KR beschreibt in ihren Büchern ihre Erfahrungen mit Sterbenden und deren Auseinandersetzung mit dem eigenen Tod. Sie beschreibt verschiedene Prozesse, die ein Sterbender durchmachen KANN, wenn er sich mit der Möglichkeit seines Sterbens auseinandersetzt.
Die "Entwicklungsrichtung" ist vorgegeben, Lillebror, das stimmt.
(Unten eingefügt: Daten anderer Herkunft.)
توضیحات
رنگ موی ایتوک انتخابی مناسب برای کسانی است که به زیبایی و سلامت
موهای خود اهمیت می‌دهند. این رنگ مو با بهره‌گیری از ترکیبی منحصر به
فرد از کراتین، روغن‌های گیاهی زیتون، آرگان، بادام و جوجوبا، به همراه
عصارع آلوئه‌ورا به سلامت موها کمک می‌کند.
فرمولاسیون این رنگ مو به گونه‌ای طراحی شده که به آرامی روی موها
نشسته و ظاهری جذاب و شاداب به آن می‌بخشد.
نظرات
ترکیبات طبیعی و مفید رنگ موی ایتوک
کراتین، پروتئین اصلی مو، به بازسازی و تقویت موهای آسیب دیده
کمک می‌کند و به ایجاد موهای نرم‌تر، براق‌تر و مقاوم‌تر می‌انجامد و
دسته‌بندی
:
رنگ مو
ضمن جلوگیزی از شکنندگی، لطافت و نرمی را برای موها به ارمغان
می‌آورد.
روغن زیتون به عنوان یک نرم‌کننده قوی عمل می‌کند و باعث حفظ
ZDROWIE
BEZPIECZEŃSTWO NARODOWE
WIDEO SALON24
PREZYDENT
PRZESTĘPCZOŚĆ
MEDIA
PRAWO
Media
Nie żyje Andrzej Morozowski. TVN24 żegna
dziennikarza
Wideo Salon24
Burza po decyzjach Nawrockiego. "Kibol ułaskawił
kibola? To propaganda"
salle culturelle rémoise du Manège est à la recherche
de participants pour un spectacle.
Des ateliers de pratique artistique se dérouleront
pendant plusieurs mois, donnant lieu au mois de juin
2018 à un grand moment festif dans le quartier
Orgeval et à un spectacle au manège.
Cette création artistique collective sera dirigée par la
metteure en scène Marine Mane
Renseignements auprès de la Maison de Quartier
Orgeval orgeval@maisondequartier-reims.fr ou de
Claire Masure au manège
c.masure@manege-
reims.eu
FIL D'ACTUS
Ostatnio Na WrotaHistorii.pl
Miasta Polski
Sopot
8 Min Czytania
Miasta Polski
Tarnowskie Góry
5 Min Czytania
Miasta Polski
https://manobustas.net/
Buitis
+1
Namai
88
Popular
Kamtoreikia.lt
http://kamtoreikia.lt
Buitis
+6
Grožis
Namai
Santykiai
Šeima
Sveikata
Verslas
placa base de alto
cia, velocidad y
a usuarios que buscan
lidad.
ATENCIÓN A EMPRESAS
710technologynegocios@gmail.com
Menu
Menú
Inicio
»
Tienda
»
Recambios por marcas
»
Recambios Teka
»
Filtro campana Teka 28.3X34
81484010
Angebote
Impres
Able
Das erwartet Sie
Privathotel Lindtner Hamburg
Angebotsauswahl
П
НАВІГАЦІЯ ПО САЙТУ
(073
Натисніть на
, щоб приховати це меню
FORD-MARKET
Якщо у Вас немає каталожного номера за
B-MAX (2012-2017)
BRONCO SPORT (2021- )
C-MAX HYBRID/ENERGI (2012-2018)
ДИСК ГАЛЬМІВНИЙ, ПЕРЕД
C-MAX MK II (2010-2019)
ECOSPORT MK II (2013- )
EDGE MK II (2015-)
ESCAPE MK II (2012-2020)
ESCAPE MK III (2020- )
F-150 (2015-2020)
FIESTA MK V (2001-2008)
Das Ziel des Prozesses ist es nämlich, sein eigenes Sterben anzunehmen. Je nach Grundeinstellung eines Menschen geht es im Leben um nichts anderes. Und ich als Angehöriger wünsche mir nichts sehnlicher, als dass der Betroffene dies auch schafft (s.o.). Die Auseinandersetzung mit dem eigenen Tod kann sehr brutal sein. Es ist eine Aufgabe für ein ganzes Leben. KR behauptet aber, dass man auch innerhalb kürzester Zeit diesen Prozess durchleben kann mit dem Ergebnis, dass man dem eigenen Tod ohne Furcht ins Auge blicken kann. Dazu aber sind verschiedene Enrwicklungsschritte notwendig. Dazu gehört auch das Verleugnen der Möglichkeit, dass man sterben könnte. Der Mensch ist nicht in der Lage, sich seinen eigenen Tod vorzustellen. Jeder weiß, dass er irgendwann sterben muss, aber keiner kann es sich wirklich vorstellen. Wir leben zeitlebens mit der Verdrängung unseres eigenen Todes. Wenn nun aber jemand eine Krankheit hat, die mit größter Wahrscheinlichkeit zum Tode führen wird, muss er sich mit dieser Möglichkeit auseinandersetzen. Er muss also einen Weg aus dieser Verleugnung finden. Jemand, der vielleicht den eigenen Tod schon immer in sein Leben mit einbezogen hat, wird diese Phase überspringen können oder schneller durchleben können. Jemand, der nie auch nur einen Gedanken daran verschwendet hat, dass er eines Tages gehen muss, wird es schwerer haben. Er braucht vielleicht sehr lange bis er akzeptieren kann, dass er bald nicht mehr sein wird. So, ich denke, bis zu diesem Punkt sind wir uns einig, oder? Wie jetzt der Angehörige damit umgeht, steht doch auf einem ganz anderen Blatt. KR zeigt auf, wie man als Angehöriger auf die symbolische verbale und nonverbale Sprache des Betroffenen reagieren kann und was sie bedeutet. Der Angehörige antizipiert dabei nicht den Tod des Betroffenen, sondern erkennt nur die "Entwicklungsstufe" des Betroffenen. Denn dieser teilt dem Angehörigen auf seine Weise den Stand seiner Entwicklung in der Auseinandersetzung mit seinem Sterben mit. Niemand außer dem Sterbenden selbst kann sagen, ob und wann dieser sterben wird. Aber der Betroffene WEIß es. Und dieses Wissen teilt er mit, mal deutlicher, mal weniger deutlich, je nachdem, wie viel sein Angehöriger ertragen kann.